▶ [WHAT TO PRODUCE]:
Carry on the podcast transcript about the WordPress pattern creator from the point where it stops.

*** EXTRACT TO READ Section Begins ***

And so, to the main conversation today, which is the pattern creator. Just so that you know, the links will be in the show notes to everything that we talk about today. And the pattern creator may well be something that you want to go and play with because it enables you to do a very large amount more than potentially you can do in your normal WordPress website. So, whoever wishes to take this. What is the pattern creator? Hopefully we’ll be providing people with the link so they can find that. That’s all good. But what’s the purpose of it? Why was it built? Why did the WordPress team decide that a tool like this needed to exist?

[00:11:33] Kelly Choyce-Dwan: So the pattern creator is a place to go and create patterns to share with anyone who uses WordPress, and it was created to make the process of making a sharing patterns easier. It’s a place that you can go and make a pattern and you know that it can be reused without having to write that code.

[00:11:54] Nathan Wrigley: So, at the moment it’s not only is it a place where you can go and create patterns. It’s a place where you can go and discover other people’s already created patterns. And if you’re, if you’re coming to this podcast from another page builder, think about it as rows. You’re essentially grabbing rows from websites or component parts of websites. And so it serves that double purpose. Not only can you create your own, but you can also go and freely download other people’s work. Have I got that right? Have I misstated that?

[00:12:25] Kelly Choyce-Dwan: That’s correct?

[00:12:26] Nathan Wrigley: So in terms of how the editor works, we need to go to the website, the pattern creator website. And once we’re there, my understanding is that you need a, a wordpress.org account.

Once you’ve got yourself, a wordpress.org account, you can log in and you are presented with something which looks very, very similar to the usual WordPress block editor interface. It’s a little bit more spartan because the menu on the left kind of basically doesn’t exist. So all of those options for posts and pages and what have you are gone. Let’s talk about the design decisions.

So the menu on the left is gone. We’ve got the option to add blocks. Are we just dealing with a subset of the core blocks or can we add any of the core blocks?

[00:13:15] Kelly Choyce-Dwan: It is a subset currently, because we don’t have the dynamic content that might be on your website. So we can’t replicate the full experience of using that block. But almost all of the core blocks are available.

*** EXTRACT TO READ Section Ends ***
*** PROVIDED MATERIAL Section Begins ***

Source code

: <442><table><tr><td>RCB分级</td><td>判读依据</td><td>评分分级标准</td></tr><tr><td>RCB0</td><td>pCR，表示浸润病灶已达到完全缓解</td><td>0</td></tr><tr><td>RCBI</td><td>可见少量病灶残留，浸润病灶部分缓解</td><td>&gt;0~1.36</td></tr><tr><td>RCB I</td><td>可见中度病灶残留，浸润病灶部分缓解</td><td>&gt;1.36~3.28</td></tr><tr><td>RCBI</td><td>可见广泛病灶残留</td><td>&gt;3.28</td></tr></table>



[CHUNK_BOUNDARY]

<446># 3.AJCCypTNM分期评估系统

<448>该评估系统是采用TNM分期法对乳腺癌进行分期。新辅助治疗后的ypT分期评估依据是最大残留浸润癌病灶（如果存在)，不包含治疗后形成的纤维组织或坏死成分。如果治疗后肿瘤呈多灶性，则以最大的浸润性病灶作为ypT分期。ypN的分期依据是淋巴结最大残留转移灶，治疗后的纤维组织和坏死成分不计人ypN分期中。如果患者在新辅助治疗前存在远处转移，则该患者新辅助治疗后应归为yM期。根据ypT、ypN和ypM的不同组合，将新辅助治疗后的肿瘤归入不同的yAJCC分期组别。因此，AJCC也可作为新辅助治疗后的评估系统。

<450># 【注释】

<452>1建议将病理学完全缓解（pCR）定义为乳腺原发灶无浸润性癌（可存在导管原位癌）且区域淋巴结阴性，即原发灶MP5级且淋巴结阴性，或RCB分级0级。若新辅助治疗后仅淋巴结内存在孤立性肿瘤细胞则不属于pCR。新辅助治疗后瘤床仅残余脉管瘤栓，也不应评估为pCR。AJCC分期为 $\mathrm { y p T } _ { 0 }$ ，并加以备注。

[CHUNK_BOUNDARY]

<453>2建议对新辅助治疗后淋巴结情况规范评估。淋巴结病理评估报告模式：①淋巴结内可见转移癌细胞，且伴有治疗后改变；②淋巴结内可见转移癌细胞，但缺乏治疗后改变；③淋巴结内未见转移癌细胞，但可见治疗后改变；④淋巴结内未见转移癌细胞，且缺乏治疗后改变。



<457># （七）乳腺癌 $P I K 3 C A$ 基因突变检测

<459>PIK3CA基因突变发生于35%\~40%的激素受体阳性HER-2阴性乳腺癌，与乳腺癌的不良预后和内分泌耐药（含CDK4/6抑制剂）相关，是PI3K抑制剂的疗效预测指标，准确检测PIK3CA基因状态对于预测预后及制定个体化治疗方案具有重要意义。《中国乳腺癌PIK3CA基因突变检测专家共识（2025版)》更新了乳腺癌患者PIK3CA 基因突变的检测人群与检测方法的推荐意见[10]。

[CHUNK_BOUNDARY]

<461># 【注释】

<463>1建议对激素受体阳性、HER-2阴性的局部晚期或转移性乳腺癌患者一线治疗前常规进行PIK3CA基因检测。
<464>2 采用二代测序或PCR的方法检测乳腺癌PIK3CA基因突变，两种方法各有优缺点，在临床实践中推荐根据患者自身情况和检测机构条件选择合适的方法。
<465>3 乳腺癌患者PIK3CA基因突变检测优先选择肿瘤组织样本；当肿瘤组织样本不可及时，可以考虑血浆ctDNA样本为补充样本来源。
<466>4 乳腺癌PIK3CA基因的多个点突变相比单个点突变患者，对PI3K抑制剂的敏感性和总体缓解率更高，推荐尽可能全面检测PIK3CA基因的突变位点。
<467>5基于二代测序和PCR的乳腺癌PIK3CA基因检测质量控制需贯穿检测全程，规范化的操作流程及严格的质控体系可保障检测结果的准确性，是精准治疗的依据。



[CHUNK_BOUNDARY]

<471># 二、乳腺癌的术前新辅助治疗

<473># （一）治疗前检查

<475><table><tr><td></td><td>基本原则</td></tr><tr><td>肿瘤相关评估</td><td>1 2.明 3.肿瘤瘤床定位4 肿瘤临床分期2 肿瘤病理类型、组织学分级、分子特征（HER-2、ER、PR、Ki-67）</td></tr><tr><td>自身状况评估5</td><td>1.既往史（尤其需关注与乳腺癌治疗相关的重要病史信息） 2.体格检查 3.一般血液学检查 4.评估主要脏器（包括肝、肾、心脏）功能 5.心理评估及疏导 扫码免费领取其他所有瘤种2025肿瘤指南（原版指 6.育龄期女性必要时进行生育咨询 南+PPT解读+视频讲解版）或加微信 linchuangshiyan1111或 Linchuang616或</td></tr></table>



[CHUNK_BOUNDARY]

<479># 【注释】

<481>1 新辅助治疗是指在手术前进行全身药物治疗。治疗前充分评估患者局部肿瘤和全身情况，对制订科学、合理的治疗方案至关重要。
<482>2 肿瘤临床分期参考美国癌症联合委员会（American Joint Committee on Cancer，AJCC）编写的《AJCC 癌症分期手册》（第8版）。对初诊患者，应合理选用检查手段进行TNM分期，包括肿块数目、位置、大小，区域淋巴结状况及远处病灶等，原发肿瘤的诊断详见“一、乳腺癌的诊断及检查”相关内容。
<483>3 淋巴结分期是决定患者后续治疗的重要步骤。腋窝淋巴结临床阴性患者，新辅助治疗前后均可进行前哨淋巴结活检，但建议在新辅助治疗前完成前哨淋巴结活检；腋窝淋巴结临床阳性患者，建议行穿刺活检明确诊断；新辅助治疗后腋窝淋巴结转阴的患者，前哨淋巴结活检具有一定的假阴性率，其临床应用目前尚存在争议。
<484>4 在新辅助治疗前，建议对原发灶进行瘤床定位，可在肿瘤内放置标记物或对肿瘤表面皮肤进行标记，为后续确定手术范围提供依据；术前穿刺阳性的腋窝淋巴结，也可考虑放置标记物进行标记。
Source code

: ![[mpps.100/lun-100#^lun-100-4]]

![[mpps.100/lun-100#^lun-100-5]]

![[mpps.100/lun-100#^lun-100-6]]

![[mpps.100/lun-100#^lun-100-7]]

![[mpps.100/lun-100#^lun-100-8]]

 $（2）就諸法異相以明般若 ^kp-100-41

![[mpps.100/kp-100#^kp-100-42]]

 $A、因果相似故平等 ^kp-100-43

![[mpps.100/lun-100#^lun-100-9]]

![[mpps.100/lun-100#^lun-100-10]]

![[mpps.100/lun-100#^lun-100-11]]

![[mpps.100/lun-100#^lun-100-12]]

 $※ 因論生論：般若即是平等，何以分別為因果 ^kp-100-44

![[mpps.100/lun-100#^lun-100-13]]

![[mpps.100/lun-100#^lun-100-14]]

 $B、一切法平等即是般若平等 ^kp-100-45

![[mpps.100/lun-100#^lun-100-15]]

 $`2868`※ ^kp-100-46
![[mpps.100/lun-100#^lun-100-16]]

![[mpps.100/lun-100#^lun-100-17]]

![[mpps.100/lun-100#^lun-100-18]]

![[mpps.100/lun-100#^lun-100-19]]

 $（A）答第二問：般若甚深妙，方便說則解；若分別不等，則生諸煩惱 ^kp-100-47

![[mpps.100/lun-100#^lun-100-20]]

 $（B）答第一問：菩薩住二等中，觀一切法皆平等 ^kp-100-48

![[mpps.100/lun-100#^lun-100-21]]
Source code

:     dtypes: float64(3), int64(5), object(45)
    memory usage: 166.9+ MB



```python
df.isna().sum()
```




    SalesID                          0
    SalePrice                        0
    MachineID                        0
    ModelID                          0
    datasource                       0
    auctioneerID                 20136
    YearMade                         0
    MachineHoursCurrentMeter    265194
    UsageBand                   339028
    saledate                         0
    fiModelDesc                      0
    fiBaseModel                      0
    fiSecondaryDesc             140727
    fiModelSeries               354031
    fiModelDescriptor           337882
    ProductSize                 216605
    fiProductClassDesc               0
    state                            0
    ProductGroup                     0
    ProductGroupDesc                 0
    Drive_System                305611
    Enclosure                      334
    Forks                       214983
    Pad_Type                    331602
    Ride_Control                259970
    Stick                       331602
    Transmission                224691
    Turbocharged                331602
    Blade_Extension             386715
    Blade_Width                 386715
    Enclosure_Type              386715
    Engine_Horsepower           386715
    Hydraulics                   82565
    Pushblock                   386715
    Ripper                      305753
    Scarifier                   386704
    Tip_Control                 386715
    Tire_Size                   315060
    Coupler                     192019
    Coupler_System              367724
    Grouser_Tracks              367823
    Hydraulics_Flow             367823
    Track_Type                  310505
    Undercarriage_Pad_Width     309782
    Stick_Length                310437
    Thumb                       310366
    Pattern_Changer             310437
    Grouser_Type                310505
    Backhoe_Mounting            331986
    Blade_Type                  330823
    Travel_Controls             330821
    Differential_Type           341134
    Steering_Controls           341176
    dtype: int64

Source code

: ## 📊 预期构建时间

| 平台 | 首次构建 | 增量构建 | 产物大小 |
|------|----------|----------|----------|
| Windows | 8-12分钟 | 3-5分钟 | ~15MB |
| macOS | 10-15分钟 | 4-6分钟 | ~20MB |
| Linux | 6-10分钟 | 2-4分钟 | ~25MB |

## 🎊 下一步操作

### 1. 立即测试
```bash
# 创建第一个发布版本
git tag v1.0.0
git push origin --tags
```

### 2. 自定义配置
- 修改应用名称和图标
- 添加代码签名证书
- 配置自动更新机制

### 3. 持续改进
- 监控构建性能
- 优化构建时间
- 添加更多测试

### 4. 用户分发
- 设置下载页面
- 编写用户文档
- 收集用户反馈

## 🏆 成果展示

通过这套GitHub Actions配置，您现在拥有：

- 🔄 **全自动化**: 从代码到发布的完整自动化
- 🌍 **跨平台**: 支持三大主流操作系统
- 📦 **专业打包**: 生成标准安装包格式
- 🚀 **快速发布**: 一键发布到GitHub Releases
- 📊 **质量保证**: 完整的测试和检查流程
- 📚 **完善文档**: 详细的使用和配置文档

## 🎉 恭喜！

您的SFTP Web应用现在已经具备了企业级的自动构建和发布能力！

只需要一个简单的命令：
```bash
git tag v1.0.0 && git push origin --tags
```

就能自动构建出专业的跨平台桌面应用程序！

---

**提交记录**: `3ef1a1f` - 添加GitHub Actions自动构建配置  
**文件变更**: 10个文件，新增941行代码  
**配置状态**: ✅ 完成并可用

*** PROVIDED MATERIAL Section Ends ***

▶ [OUTPUT FOR THIS TASK]:
[00:13:30] Nathan Wrigley: Okay, so you can log in and you can start building out your blocks, or rather, I should say you can start building out your patterns. Then presumably there’s some kind of save process. And if you’re happy with things, can you use this if you chose to do it this way, can you use this as a private repository of your own blocks, that you’re maybe not ready to share with the world? Maybe they have to be kept in a draft state or something like that. Could it be used in that way? I know that’s not the intention. The intention is to have them shareable, but you were to design something and be not entirely satisfied with it, could you keep it there and come back to it at a later date and tweak it?

[00:14:13] Kelly Choyce-Dwan: Yeah, totally. You can save things as drafts. Actually, when we were first building it out, one of the ideas was that it could be a private repo for you to put your own patterns in. That isn’t built yet, but it could be in the future.

[00:14:26] Nathan Wrigley: So there is a kind of workaround to make it a directory of your own, if you simply save things as draft. But that isn’t the point. The intention is to make it universally available to everybody. And so on.

Does this require an up to date version of Gutenberg on the backend? So just to be clear, it’s like a SaaS product. You’re not installing WordPress anywhere. You are just going to a website and interacting with it. But I’m just curious to know, as Gutenberg is updated and modified and the blocks change, we’re several years in, and there’s been a great deal of change in the way that certain things work.

Do you have confidence that everything that you build today will look the same in, let’s say a couple of years time. In other words, do you anticipate that some things may break in the future or are you trying as hard as possible to mitigate against that?

[00:15:18] Kelly Choyce-Dwan: Well, I hope it won’t, but the pattern creator is using always the stable version of Gutenberg. So it will always be up-to-date when you’re creating patterns. Patterns created a few months ago, we’re created with an older version of Gutenberg, but between backwards compatibility block transformation, Gutenberg is trying not to break your content too. So I’m fairly confident that things will continue to work. If there are patterns that do brake, we have a reporting mechanism for reporting that.

[00:15:51] Nathan Wrigley: So it’s just Core blocks that we need to worry about. And it’s a subset of the Core blocks. Now, I’m looking on the interface at the moment. There’s the option for me to add a title? Obviously that’s just for the purposes of knowing what the pattern is that I’m saving somewhere. And then I can, in the normal way, click the little plus icon and I can add blocks as I choose. Put a group in, put some columns in and so on, and fiddle with those blocks just as I would do on my regular WordPress website.

And I’ve got the list view where I can see the stack of all of the different things that. I’ve created. And then on the right-hand side, you’ve got a title and a description. Do both of those serve the purpose of showing to somebody, once it’s been submitted to the pattern directory, which we’ll get onto in just a moment. Those titles and descriptions would give the people, browsing the pattern directory, some orientation as to what it was about and what it was designed to achieve.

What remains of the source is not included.